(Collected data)
━━━━━━━━━━━━━━━━━━━━━━━━━━━━━━

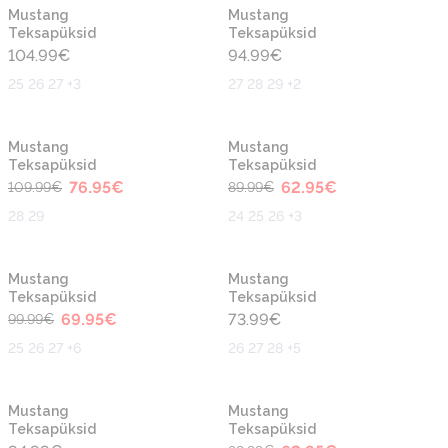
Mustang
Mustang
Teksapüksid
Teksapüksid
104.99
€
94.99
€
25 26 27 +3
27 28 29 +2
-30%
-30%
Mustang
Mustang
Teksapüksid
Teksapüksid
76.95
€
62.95
€
109.99
€
89.99
€
28 29
24 25 26 +3
-30%
Mustang
Mustang
Teksapüksid
Teksapüksid
69.95
€
73.99
€
99.99
€
25 26 27 +6
26 27 28 +5
-30%
Mustang
Mustang
Teksapüksid
Teksapüksid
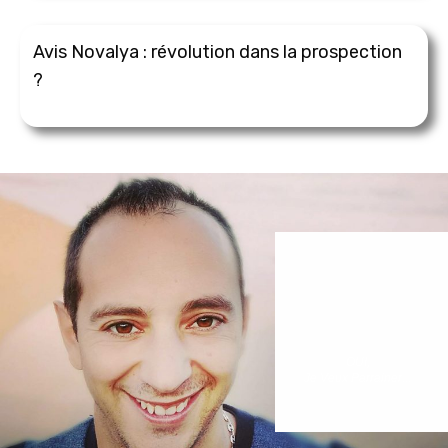
Avis Novalya : révolution dans la prospection
?
OUI,
Je Veux Parrainer...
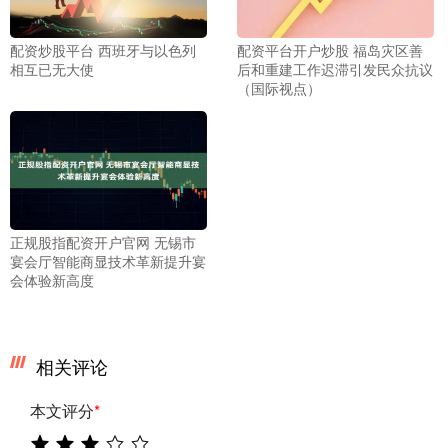
配资炒股平台 西班牙与以色列
配资平台开户炒股 福岛灾区善
相互已无大使
后和重建工作迟滞引发民众抗议
（国际视点）
正规股指配资开户官网 无锡市
宴会厅智能商显技术革新提升宴
会体验新高度
相关评论
本文评分
*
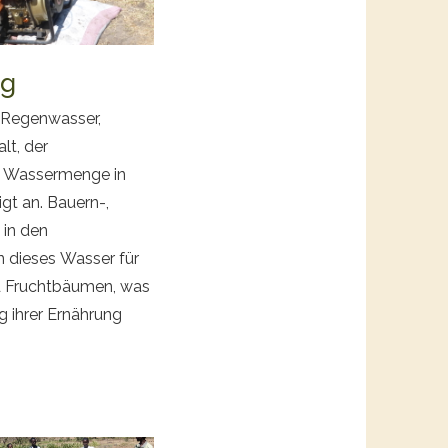
ng
n Regenwasser,
lt, der
e Wassermenge in
gt an. Bauern-,
in den
 dieses Wasser für
ruchtbäumen, was
g ihrer Ernährung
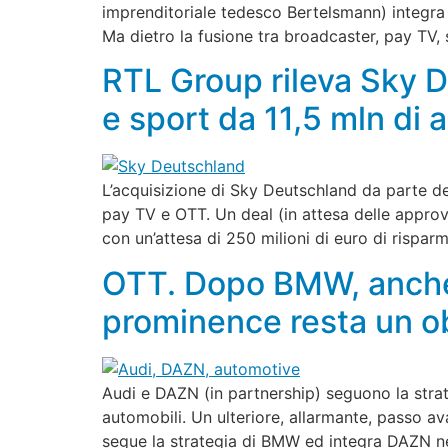
imprenditoriale tedesco Bertelsmann) integra 
Ma dietro la fusione tra broadcaster, pay TV
RTL Group rileva Sky 
e sport da 11,5 mln di 
L’acquisizione di Sky Deutschland da parte d
pay TV e OTT. Un deal (in attesa delle appro
con un’attesa di 250 milioni di euro di risparm
OTT. Dopo BMW, anche 
prominence resta un ob
Audi e DAZN (in partnership) seguono la strat
automobili. Un ulteriore, allarmante, passo av
segue la strategia di BMW ed integra DAZN ne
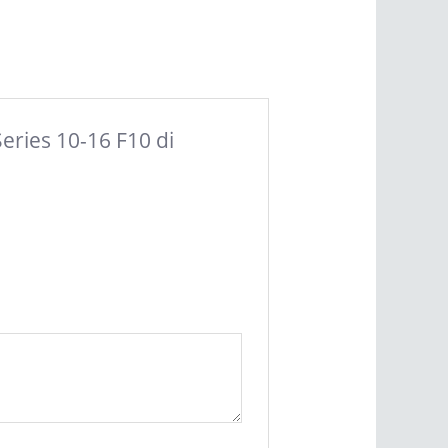
Series 10-16 F10 di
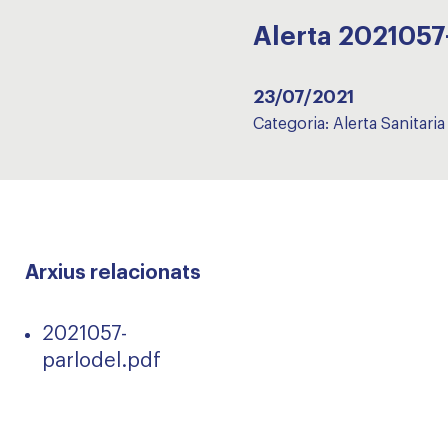
Alerta 202105
23/07/2021
Categoria:
Alerta Sanitaria
Arxius relacionats
2021057-
parlodel.pdf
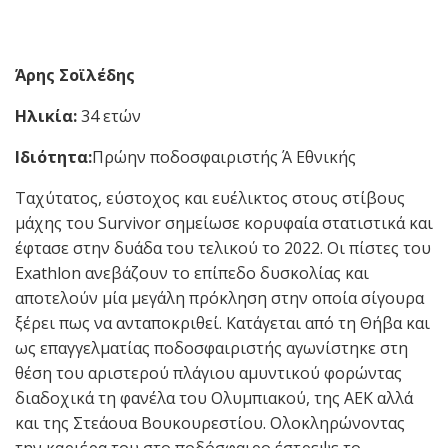
Άρης Σοϊλέδης
Ηλικία:
34 ετών
Ιδιότητα:
Πρώην ποδοσφαιριστής Ά Εθνικής
Ταχύτατος, εύστοχος και ευέλικτος στους στίβους
μάχης του Survivor σημείωσε κορυφαία στατιστικά και
έφτασε στην δυάδα του τελικού το 2022. Οι πίστες του
Exathlon ανεβάζουν το επίπεδο δυσκολίας και
αποτελούν μία μεγάλη πρόκληση στην οποία σίγουρα
ξέρει πως να ανταποκριθεί. Κατάγεται από τη Θήβα και
ως επαγγελματίας ποδοσφαιριστής αγωνίστηκε στη
θέση του αριστερού πλάγιου αμυντικού φορώντας
διαδοχικά τη φανέλα του Ολυμπιακού, της ΑΕΚ αλλά
και της Στεάουα Βουκουρεστίου. Ολοκληρώνοντας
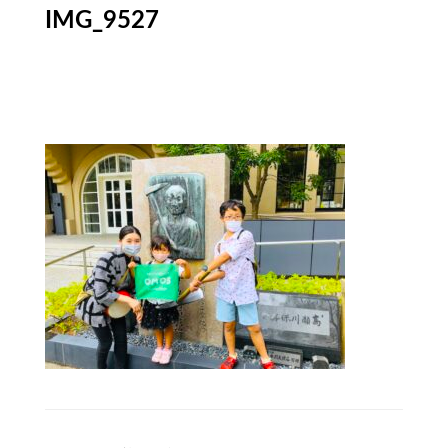
IMG_9527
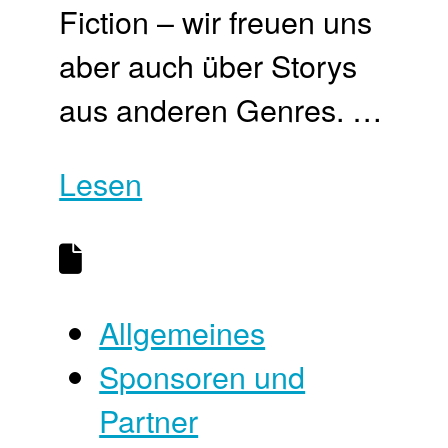
Fiction – wir freuen uns
aber auch über Storys
aus anderen Genres. …
Lesen
Allgemeines
Sponsoren und
Partner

━━━━━━━━━━━━━━━━━━━━━━━━━━━━━━

_What you need to do_
All pictures are to be dropped, and the records above returned exactly.

_Task result_
Mustang
Mustang
Teksapüksid
Teksapüksid
104.99
€
94.99
€
25 26 27 +3
27 28 29 +2
-30%
-30%
Mustang
Mustang
Teksapüksid
Teksapüksid
76.95
€
62.95
€
109.99
€
89.99
€
28 29
24 25 26 +3
-30%
Mustang
Mustang
Teksapüksid
Teksapüksid
69.95
€
73.99
€
99.99
€
25 26 27 +6
26 27 28 +5
-30%
Mustang
Mustang
Teksapüksid
Teksapüksid
Avis Novalya : révolution dans la prospection
?
OUI,
Je Veux Parrainer...
配资炒股平台 西班牙与以色列
配资平台开户炒股 福岛灾区善
相互已无大使
后和重建工作迟滞引发民众抗议
（国际视点）
正规股指配资开户官网 无锡市
宴会厅智能商显技术革新提升宴
会体验新高度
相关评论
本文评分
*
ng
n Regenwasser,
lt, der
e Wassermenge in
gt an. Bauern-,
in den
 dieses Wasser für
ruchtbäumen, was
g ihrer Ernährung
imprenditoriale tedesco Bertelsmann) integra 
Ma dietro la fusione tra broadcaster, pay TV
RTL Group rileva Sky 
e sport da 11,5 mln di 
L’acquisizione di Sky Deutschland da parte d
pay TV e OTT. Un deal (in attesa delle appro
con un’attesa di 250 milioni di euro di risparm
OTT. Dopo BMW, anche 
prominence resta un ob
Audi e DAZN (in partnership) seguono la strat
automobili. Un ulteriore, allarmante, passo av
segue la strategia di BMW ed integra DAZN ne
Series 10-16 F10 di
Alerta 202105
23/07/2021
Categoria:
Alerta Sanitaria
Arxius relacionats
2021057-
parlodel.pdf
Άρης Σοϊλέδης
Ηλικία:
34 ετών
Ιδιότητα:
Πρώην ποδοσφαιριστής Ά Εθνικής
Ταχύτατος, εύστοχος και ευέλικτος στους στίβους
μάχης του Survivor σημείωσε κορυφαία στατιστικά και
έφτασε στην δυάδα του τελικού το 2022. Οι πίστες του
Exathlon ανεβάζουν το επίπεδο δυσκολίας και
αποτελούν μία μεγάλη πρόκληση στην οποία σίγουρα
ξέρει πως να ανταποκριθεί. Κατάγεται από τη Θήβα και
ως επαγγελματίας ποδοσφαιριστής αγωνίστηκε στη
θέση του αριστερού πλάγιου αμυντικού φορώντας
διαδοχικά τη φανέλα του Ολυμπιακού, της ΑΕΚ αλλά
και της Στεάουα Βουκουρεστίου. Ολοκληρώνοντας
IMG_9527
Fiction – wir freuen uns
aber auch über Storys
aus anderen Genres. …
Lesen
Allgemeines
Sponsoren und
Partner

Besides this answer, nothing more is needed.